*WHAT IS NEEDED*. Please copy each line of the data that includes the string "have".

-- INFORMATION SUPPLIED follows --

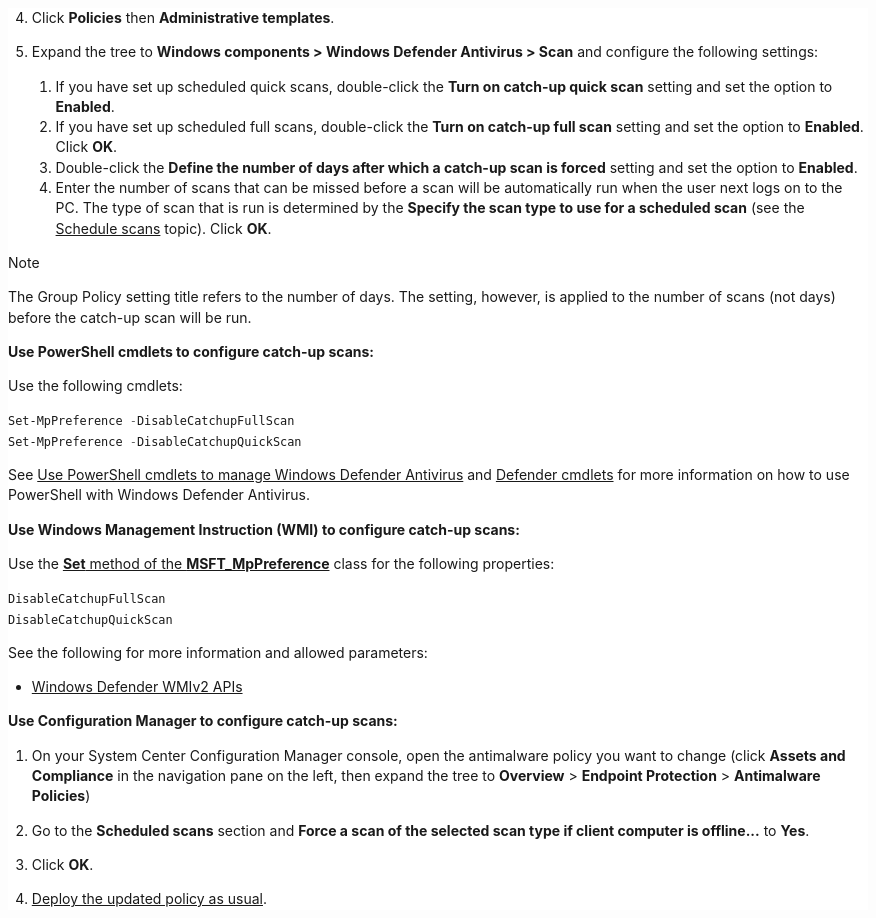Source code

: 4.  Click **Policies** then **Administrative templates**.

5.  Expand the tree to **Windows components > Windows Defender Antivirus > Scan** and configure the following settings:

    1.  If you have set up scheduled quick scans, double-click the **Turn on catch-up quick scan** setting and set the option to **Enabled**. 
    2. If you have set up scheduled full scans, double-click the **Turn on catch-up full scan** setting and set the option to **Enabled**. Click **OK**.
    3. Double-click the **Define the number of days after which a catch-up scan is forced** setting and set the option to **Enabled**. 
    4. Enter the number of scans that can be missed before a scan will be automatically run when the user next logs on to the PC. The type of scan that is run is determined by the **Specify the scan type to use for a scheduled scan** (see the [Schedule scans](scheduled-catch-up-scans-windows-defender-antivirus.md) topic). Click **OK**.

> [!NOTE]
> The Group Policy setting title refers to the number of days. The setting, however, is applied to the number of scans (not days) before the catch-up scan will be run.

**Use PowerShell cmdlets to configure catch-up scans:**

Use the following cmdlets:

```PowerShell
Set-MpPreference -DisableCatchupFullScan
Set-MpPreference -DisableCatchupQuickScan

```

See [Use PowerShell cmdlets to manage Windows Defender Antivirus](use-powershell-cmdlets-windows-defender-antivirus.md)  and [Defender cmdlets](https://technet.microsoft.com/library/dn433280.aspx) for more information on how to use PowerShell with Windows Defender Antivirus.

**Use Windows Management Instruction (WMI) to configure catch-up scans:**

Use the [**Set** method of the **MSFT_MpPreference**](https://msdn.microsoft.com/library/dn455323(v=vs.85).aspx) class for the following properties:

```WMI
DisableCatchupFullScan
DisableCatchupQuickScan
```

See the following for more information and allowed parameters:
- [Windows Defender WMIv2 APIs](https://msdn.microsoft.com/library/dn439477(v=vs.85).aspx)


**Use Configuration Manager to configure catch-up scans:**

1.  On your System Center Configuration Manager console, open the antimalware policy you want to change (click **Assets and Compliance** in the navigation pane on the left, then expand the tree to **Overview** > **Endpoint Protection** > **Antimalware Policies**)

2.  Go to the **Scheduled scans** section and **Force a scan of the selected scan type if client computer is offline...** to **Yes**. 

3. Click **OK**.

4.	[Deploy the updated policy as usual](https://docs.microsoft.com/sccm/protect/deploy-use/endpoint-antimalware-policies#deploy-an-antimalware-policy-to-client-computers).
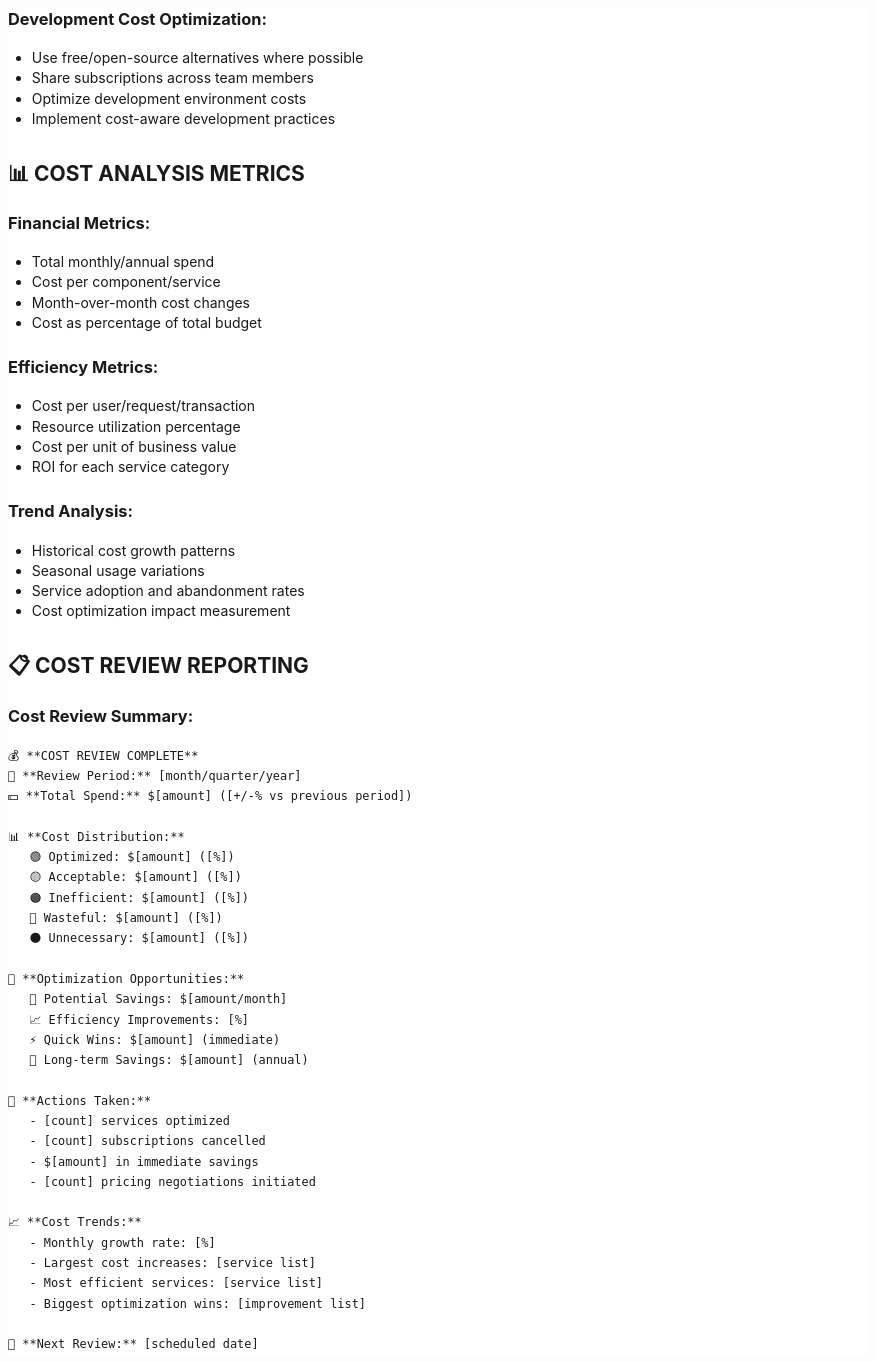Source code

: ### **Development Cost Optimization:**
- Use free/open-source alternatives where possible
- Share subscriptions across team members
- Optimize development environment costs
- Implement cost-aware development practices

## 📊 **COST ANALYSIS METRICS**

### **Financial Metrics:**
- Total monthly/annual spend
- Cost per component/service
- Month-over-month cost changes
- Cost as percentage of total budget

### **Efficiency Metrics:**
- Cost per user/request/transaction
- Resource utilization percentage
- Cost per unit of business value
- ROI for each service category

### **Trend Analysis:**
- Historical cost growth patterns
- Seasonal usage variations
- Service adoption and abandonment rates
- Cost optimization impact measurement

## 📋 **COST REVIEW REPORTING**

### **Cost Review Summary:**
```
💰 **COST REVIEW COMPLETE**
📅 **Review Period:** [month/quarter/year]
💵 **Total Spend:** $[amount] ([+/-% vs previous period])

📊 **Cost Distribution:**
   🟢 Optimized: $[amount] ([%])
   🟡 Acceptable: $[amount] ([%])
   🟠 Inefficient: $[amount] ([%])
   🔴 Wasteful: $[amount] ([%])
   ⚫ Unnecessary: $[amount] ([%])

🎯 **Optimization Opportunities:**
   💾 Potential Savings: $[amount/month]
   📈 Efficiency Improvements: [%]
   ⚡ Quick Wins: $[amount] (immediate)
   📅 Long-term Savings: $[amount] (annual)

🔧 **Actions Taken:**
   - [count] services optimized
   - [count] subscriptions cancelled
   - $[amount] in immediate savings
   - [count] pricing negotiations initiated

📈 **Cost Trends:**
   - Monthly growth rate: [%]
   - Largest cost increases: [service list]
   - Most efficient services: [service list]
   - Biggest optimization wins: [improvement list]

🎯 **Next Review:** [scheduled date]
```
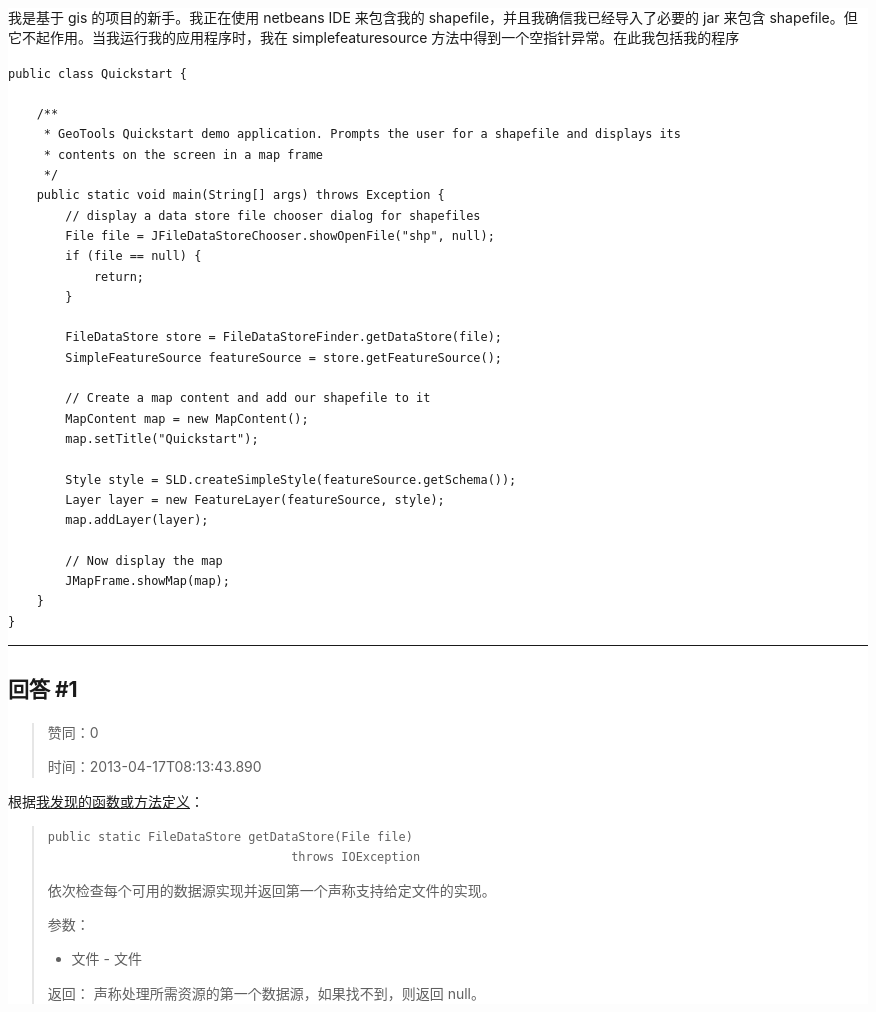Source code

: 我是基于 gis 的项目的新手。我正在使用 netbeans IDE 来包含我的 shapefile，并且我确信我已经导入了必要的 jar 来包含 shapefile。但它不起作用。当我运行我的应用程序时，我在 simplefeaturesource 方法中得到一个空指针异常。在此我包括我的程序

```
public class Quickstart {

    /**
     * GeoTools Quickstart demo application. Prompts the user for a shapefile and displays its
     * contents on the screen in a map frame
     */
    public static void main(String[] args) throws Exception {
        // display a data store file chooser dialog for shapefiles
        File file = JFileDataStoreChooser.showOpenFile("shp", null);
        if (file == null) {
            return;
        }

        FileDataStore store = FileDataStoreFinder.getDataStore(file);
        SimpleFeatureSource featureSource = store.getFeatureSource();

        // Create a map content and add our shapefile to it
        MapContent map = new MapContent();
        map.setTitle("Quickstart");

        Style style = SLD.createSimpleStyle(featureSource.getSchema());
        Layer layer = new FeatureLayer(featureSource, style);
        map.addLayer(layer);

        // Now display the map
        JMapFrame.showMap(map);
    }
} 
```

* * *

## 回答 #1

> 赞同：0
> 
> 时间：2013-04-17T08:13:43.890

根据[我发现的函数或方法定义](http://docs.geotools.org/latest/javadocs/org/geotools/data/FileDataStoreFinder.html#getDataStore-java.net.URL-)：

> ```
> public static FileDataStore getDataStore(File file)
>                                   throws IOException 
> ```
> 
> 依次检查每个可用的数据源实现并返回第一个声称支持给定文件的实现。
> 
> 参数：
> 
> *   文件 - 文件
> 
> 返回：
> 声称处理所需资源的第一个数据源，如果找不到，则返回 null。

-- INFORMATION SUPPLIED concluded --

*TASK ANSWER*.
    1.  If you have set up scheduled quick scans, double-click the **Turn on catch-up quick scan** setting and set the option to **Enabled**. 
    2. If you have set up scheduled full scans, double-click the **Turn on catch-up full scan** setting and set the option to **Enabled**. Click **OK**.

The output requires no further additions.